High-rate, low-noise single-photon generation without cavities

Verified photon indistinguishability via Hong-Ou-Mandel interference

Achieved five-fold tunability of photon temporal width

Abstract

Narrowband single photons that couple well to atomic ensembles could prove essential for future quantum networks, but the efficient generation of such photons remains an outstanding challenge. We realize a spatially-multiplexed heralded source of single photons that are inherently compatible with the commonly employed D2 line of rubidium.
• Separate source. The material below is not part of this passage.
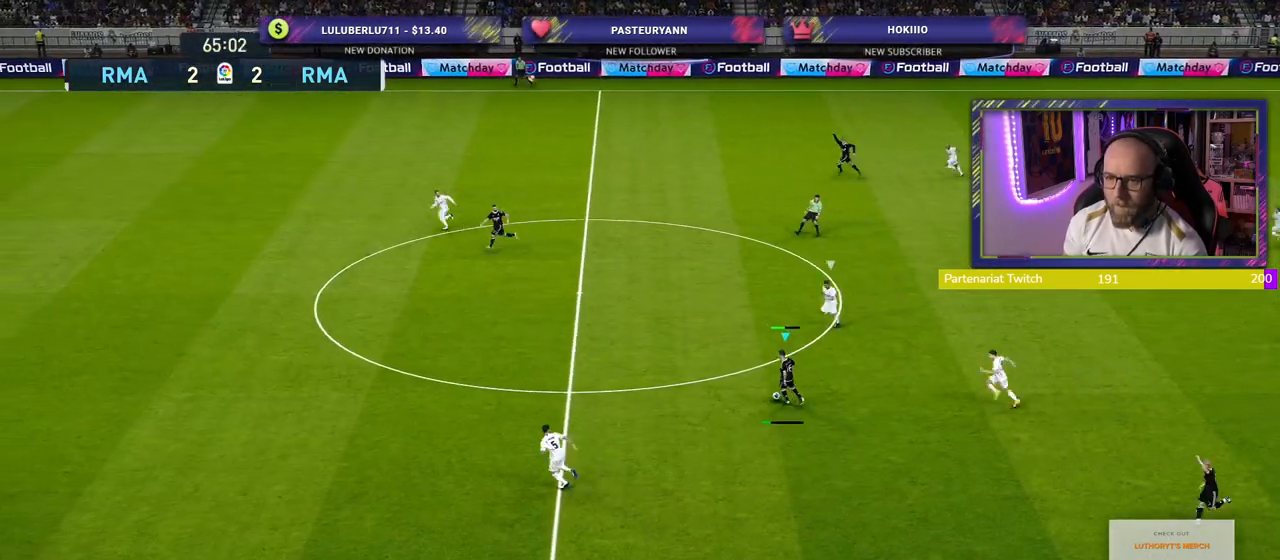
{"buttons": [], "left_stick": "right", "right_stick": "center", "events": [[60, "CROSS", "up"], [160, "left_stick", "center"], [500, "left_stick", "right"]]}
Our source is based on four-wave mixing in hot rubidium vapor, requiring no laser cooling or optical cavities, and generates single photons with high rate and low noise. We use Hong-Ou-Mandel interference to verify the indistinguishability of the photons generated in two different (multiplexed) channels. We further demonstrate a five-fold tunability of the photons' temporal width. The experimental results are well reproduced by a theoretical model.